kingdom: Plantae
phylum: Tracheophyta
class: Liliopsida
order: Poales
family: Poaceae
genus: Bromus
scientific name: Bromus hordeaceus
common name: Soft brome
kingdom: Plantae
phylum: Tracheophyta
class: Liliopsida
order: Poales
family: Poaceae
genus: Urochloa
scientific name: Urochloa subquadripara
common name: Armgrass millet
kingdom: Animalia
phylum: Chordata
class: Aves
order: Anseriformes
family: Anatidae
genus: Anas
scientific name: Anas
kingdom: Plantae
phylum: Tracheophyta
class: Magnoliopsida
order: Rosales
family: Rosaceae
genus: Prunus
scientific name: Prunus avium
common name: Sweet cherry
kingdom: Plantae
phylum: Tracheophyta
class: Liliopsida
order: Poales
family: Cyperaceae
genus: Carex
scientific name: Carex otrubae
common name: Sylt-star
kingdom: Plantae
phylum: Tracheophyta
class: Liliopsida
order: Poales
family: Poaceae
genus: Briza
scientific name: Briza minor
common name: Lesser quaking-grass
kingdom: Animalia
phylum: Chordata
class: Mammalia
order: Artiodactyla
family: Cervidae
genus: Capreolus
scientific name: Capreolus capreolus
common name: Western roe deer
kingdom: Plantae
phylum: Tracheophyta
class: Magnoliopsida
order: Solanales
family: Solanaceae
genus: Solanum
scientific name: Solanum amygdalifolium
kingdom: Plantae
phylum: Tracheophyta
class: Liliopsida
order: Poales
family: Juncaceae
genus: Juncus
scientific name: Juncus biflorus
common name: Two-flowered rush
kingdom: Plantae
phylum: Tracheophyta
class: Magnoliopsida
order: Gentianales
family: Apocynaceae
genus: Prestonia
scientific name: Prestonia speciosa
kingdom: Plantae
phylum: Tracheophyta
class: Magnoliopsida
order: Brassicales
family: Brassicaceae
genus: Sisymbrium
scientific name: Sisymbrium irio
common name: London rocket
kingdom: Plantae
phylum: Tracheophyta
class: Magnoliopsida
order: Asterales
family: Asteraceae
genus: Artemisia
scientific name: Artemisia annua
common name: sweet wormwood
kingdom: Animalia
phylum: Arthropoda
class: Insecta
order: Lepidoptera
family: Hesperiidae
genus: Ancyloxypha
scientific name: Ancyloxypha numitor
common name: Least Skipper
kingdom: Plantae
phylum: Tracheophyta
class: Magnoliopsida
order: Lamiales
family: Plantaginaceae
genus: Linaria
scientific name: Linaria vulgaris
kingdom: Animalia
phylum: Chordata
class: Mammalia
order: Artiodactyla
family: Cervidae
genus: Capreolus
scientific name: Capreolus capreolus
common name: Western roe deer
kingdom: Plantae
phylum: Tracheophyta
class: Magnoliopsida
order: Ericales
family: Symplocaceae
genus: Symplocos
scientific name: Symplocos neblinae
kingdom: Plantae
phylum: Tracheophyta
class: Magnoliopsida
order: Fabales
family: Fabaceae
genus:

### [Aim]
Write out every line of the material above as a numbered list, leaving out any blank lines.

### [Reply to the exercise]
1. kingdom: Plantae
2. phylum: Tracheophyta
3. class: Liliopsida
4. order: Poales
5. family: Poaceae
6. genus: Bromus
7. scientific name: Bromus hordeaceus
8. common name: Soft brome
9. kingdom: Plantae
10. phylum: Tracheophyta
11. class: Liliopsida
12. order: Poales
13. family: Poaceae
14. genus: Urochloa
15. scientific name: Urochloa subquadripara
16. common name: Armgrass millet
17. kingdom: Animalia
18. phylum: Chordata
19. class: Aves
20. order: Anseriformes
21. family: Anatidae
22. genus: Anas
23. scientific name: Anas
24. kingdom: Plantae
25. phylum: Tracheophyta
26. class: Magnoliopsida
27. order: Rosales
28. family: Rosaceae
29. genus: Prunus
30. scientific name: Prunus avium
31. common name: Sweet cherry
32. kingdom: Plantae
33. phylum: Tracheophyta
34. class: Liliopsida
35. order: Poales
36. family: Cyperaceae
37. genus: Carex
38. scientific name: Carex otrubae
39. common name: Sylt-star
40. kingdom: Plantae
41. phylum: Tracheophyta
42. class: Liliopsida
43. order: Poales
44. family: Poaceae
45. genus: Briza
46. scientific name: Briza minor
47. common name: Lesser quaking-grass
48. kingdom: Animalia
49. phylum: Chordata
50. class: Mammalia
51. order: Artiodactyla
52. family: Cervidae
53. genus: Capreolus
54. scientific name: Capreolus capreolus
55. common name: Western roe deer
56. kingdom: Plantae
57. phylum: Tracheophyta
58. class: Magnoliopsida
59. order: Solanales
60. family: Solanaceae
61. genus: Solanum
62. scientific name: Solanum amygdalifolium
63. kingdom: Plantae
64. phylum: Tracheophyta
65. class: Liliopsida
66. order: Poales
67. family: Juncaceae
68. genus: Juncus
69. scientific name: Juncus biflorus
70. common name: Two-flowered rush
71. kingdom: Plantae
72. phylum: Tracheophyta
73. class: Magnoliopsida
74. order: Gentianales
75. family: Apocynaceae
76. genus: Prestonia
77. scientific name: Prestonia speciosa
78. kingdom: Plantae
79. phylum: Tracheophyta
80. class: Magnoliopsida
81. order: Brassicales
82. family: Brassicaceae
83. genus: Sisymbrium
84. scientific name: Sisymbrium irio
85. common name: London rocket
86. kingdom: Plantae
87. phylum: Tracheophyta
88. class: Magnoliopsida
89. order: Asterales
90. family: Asteraceae
91. genus: Artemisia
92. scientific name: Artemisia annua
93. common name: sweet wormwood
94. kingdom: Animalia
95. phylum: Arthropoda
96. class: Insecta
97. order: Lepidoptera
98. family: Hesperiidae
99. genus: Ancyloxypha
100. scientific name: Ancyloxypha numitor
101. common name: Least Skipper
102. kingdom: Plantae
103. phylum: Tracheophyta
104. class: Magnoliopsida
105. order: Lamiales
106. family: Plantaginaceae
107. genus: Linaria
108. scientific name: Linaria vulgaris
109. kingdom: Animalia
110. phylum: Chordata
111. class: Mammalia
112. order: Artiodactyla
113. family: Cervidae
114. genus: Capreolus
115. scientific name: Capreolus capreolus
116. common name: Western roe deer
117. kingdom: Plantae
118. phylum: Tracheophyta
119. class: Magnoliopsida
120. order: Ericales
121. family: Symplocaceae
122. genus: Symplocos
123. scientific name: Symplocos neblinae
124. kingdom: Plantae
125. phylum: Tracheophyta
126. class: Magnoliopsida
127. order: Fabales
128. family: Fabaceae
129. genus:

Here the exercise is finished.